**Cosa farai**
Trascrivi senza alcuna modifica la parte del brano sui dati della pandemia che comincia con "Il tema è al" e finisce con "superiore di sanità.".

**Brano selezionato**
►
Il tema è al centro del dibattito da tempo, come vi abbiamo raccontato nel servizio di Giulia Innocenzi: la comunità scientifica chiede al governo che i dati epidemiologici siano pubblici. È sulla base di questi, categorizzati in 21 indicatori, come la percentuale di tamponi positivi e i ricoveri in ospedale, che l’Italia è stata divisa in regioni gialle, arancioni e rosse. E sulla base dei colori, che segnano il diverso tipo di allarme, si decidono le chiusure di ristoranti, bar e attività commerciali. I dati vengono raccolti dalle Regioni, che poi li trasmettono all’Istituto superiore di sanità.

Dopo l’annuncio del premier Conte, il governo ha stipulato l’11 novembre un accordo con l’accademia dei Lincei per condividere i dati della pandemia. “In realtà nulla è accaduto, non si sa nulla”, ci racconta Cappato: “A ora non è uscito nulla, e l’accordo prevede discrezionalità dell’Iss nel condividere dati e una clausola di riservatezza. Per carità, meglio che niente, ma non c’è un motivo al mondo per non condividere questi dati con tutti gli scienziati e ricercatori. Questa paura di liberare le informazioni è sfiducia nella scienza e nel metodo scientifico”.
◄
**Dati mostrati**
►
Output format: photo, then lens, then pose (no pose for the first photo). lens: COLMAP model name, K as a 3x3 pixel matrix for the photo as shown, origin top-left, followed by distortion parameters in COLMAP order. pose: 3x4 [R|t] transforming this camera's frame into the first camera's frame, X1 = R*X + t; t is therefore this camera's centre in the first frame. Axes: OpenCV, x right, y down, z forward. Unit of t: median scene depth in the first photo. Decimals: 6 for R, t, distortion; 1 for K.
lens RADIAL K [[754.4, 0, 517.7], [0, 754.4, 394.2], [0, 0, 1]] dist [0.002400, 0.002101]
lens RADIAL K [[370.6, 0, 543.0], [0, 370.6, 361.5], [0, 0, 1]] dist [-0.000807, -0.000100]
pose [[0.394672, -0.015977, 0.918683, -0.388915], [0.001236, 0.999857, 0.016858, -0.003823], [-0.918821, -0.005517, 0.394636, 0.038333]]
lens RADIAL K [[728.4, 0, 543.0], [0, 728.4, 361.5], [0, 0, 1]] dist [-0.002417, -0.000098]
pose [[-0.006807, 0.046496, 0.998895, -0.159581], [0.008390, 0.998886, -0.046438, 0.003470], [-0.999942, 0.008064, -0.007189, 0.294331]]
◄
►
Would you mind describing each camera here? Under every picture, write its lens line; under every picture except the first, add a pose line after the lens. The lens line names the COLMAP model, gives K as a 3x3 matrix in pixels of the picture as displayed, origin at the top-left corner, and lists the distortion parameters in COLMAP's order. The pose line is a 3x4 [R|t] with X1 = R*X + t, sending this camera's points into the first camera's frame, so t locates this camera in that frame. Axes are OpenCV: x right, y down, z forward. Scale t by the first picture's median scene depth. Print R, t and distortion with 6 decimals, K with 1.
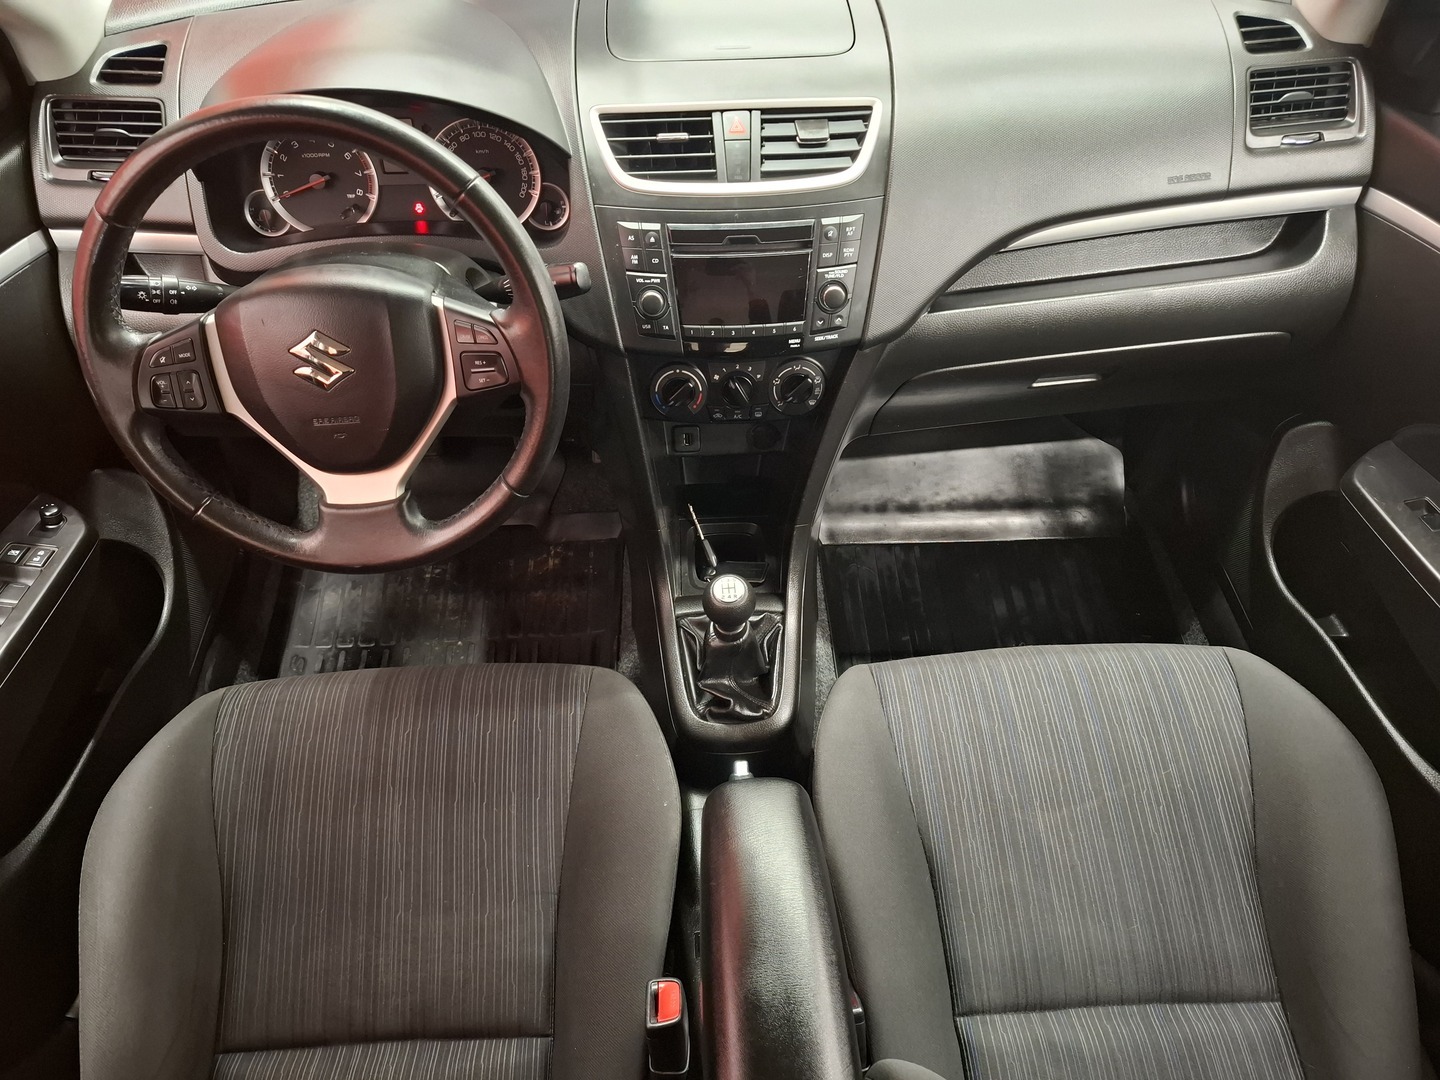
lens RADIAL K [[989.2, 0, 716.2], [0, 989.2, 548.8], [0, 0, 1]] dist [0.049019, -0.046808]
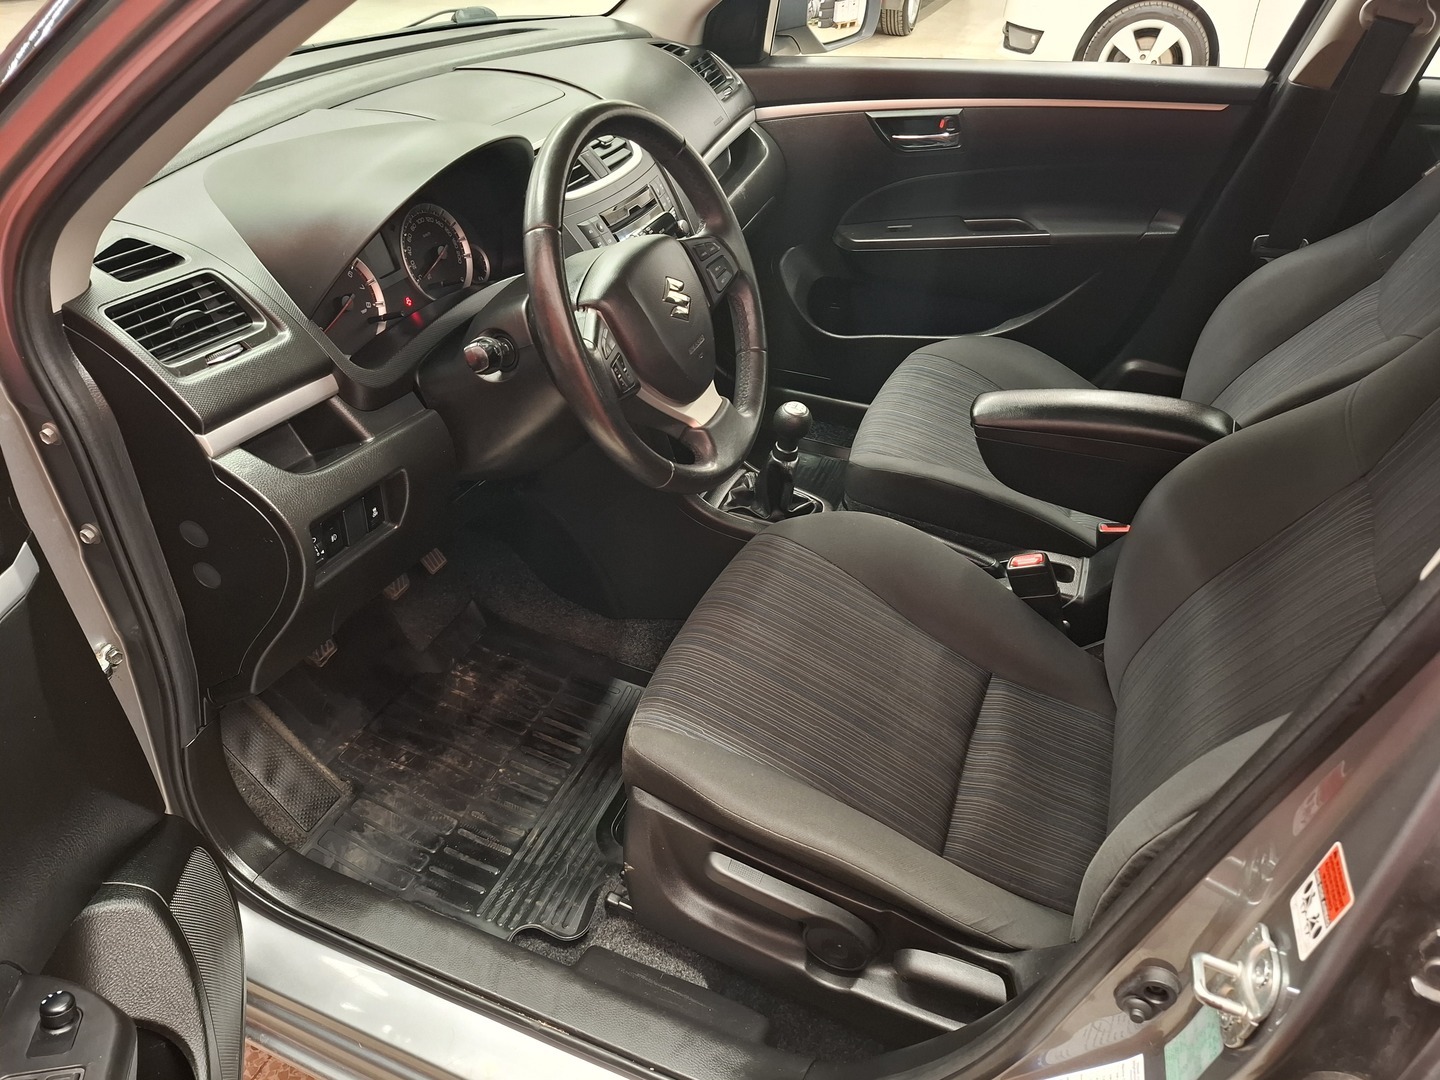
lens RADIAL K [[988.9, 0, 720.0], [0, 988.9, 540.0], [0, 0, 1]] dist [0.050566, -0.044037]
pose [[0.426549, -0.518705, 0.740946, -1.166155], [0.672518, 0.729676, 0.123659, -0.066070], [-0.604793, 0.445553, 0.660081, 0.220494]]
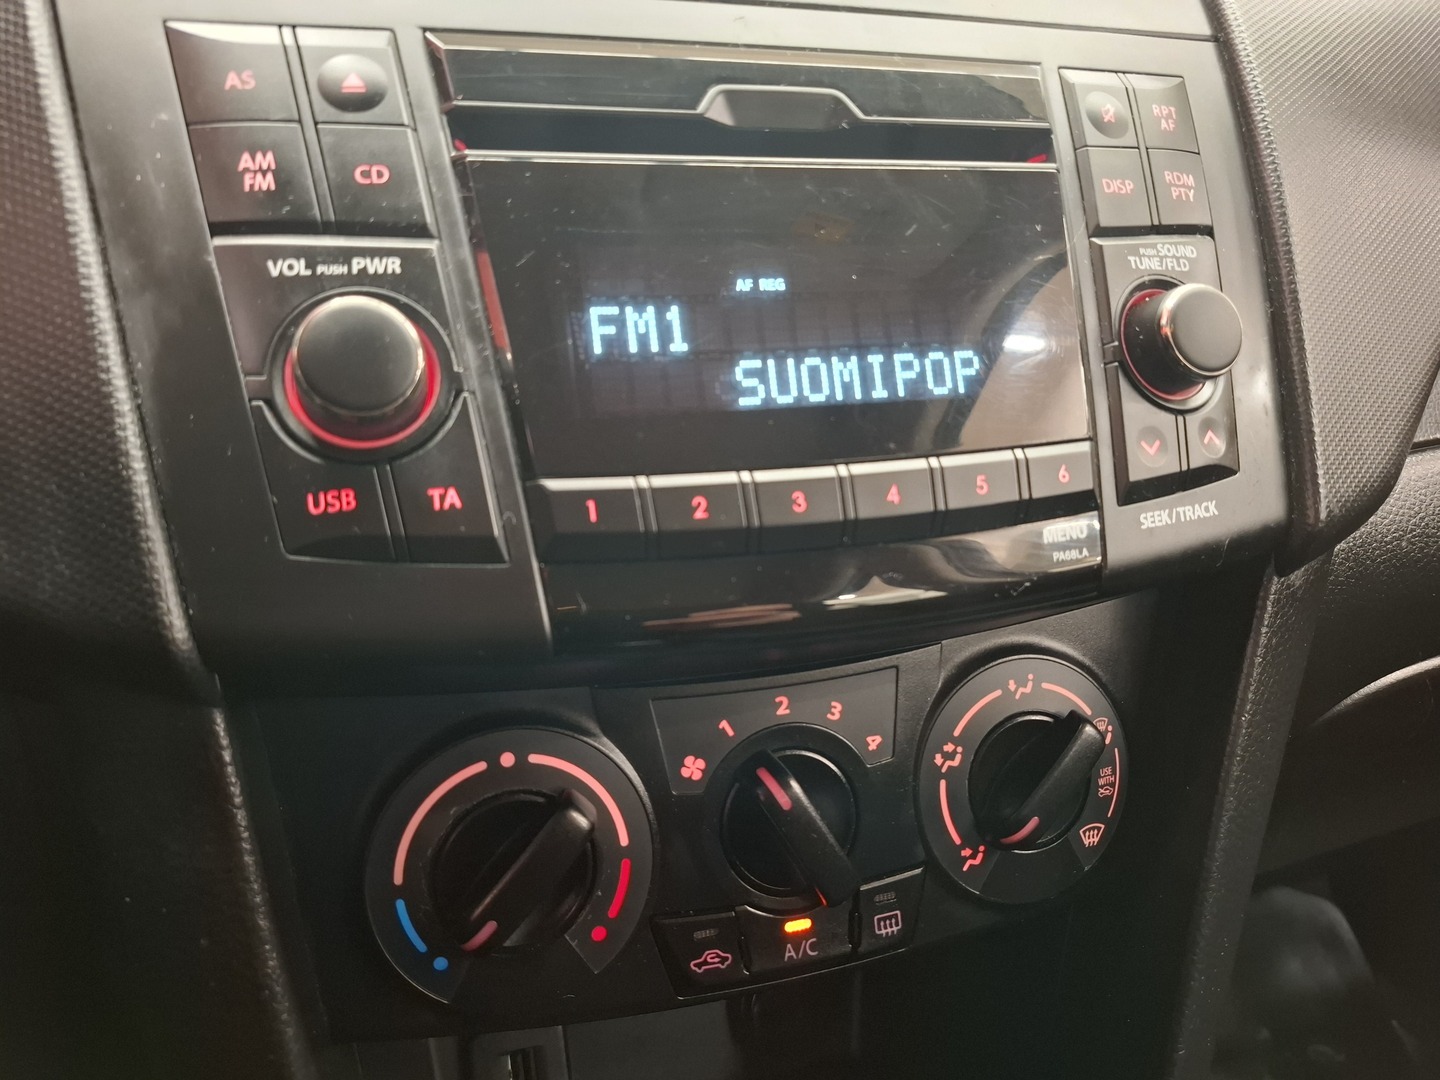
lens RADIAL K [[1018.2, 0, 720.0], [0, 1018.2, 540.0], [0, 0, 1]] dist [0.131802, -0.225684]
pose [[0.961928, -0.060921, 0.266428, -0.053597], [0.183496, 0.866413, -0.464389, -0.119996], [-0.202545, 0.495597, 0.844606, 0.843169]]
◄
**Compito svolto**
Il tema è al centro del dibattito da tempo, come vi abbiamo raccontato nel servizio di Giulia Innocenzi: la comunità scientifica chiede al governo che i dati epidemiologici siano pubblici. È sulla base di questi, categorizzati in 21 indicatori, come la percentuale di tamponi positivi e i ricoveri in ospedale, che l’Italia è stata divisa in regioni gialle, arancioni e rosse. E sulla base dei colori, che segnano il diverso tipo di allarme, si decidono le chiusure di ristoranti, bar e attività commerciali. I dati vengono raccolti dalle Regioni, che poi li trasmettono all’Istituto superiore di sanità.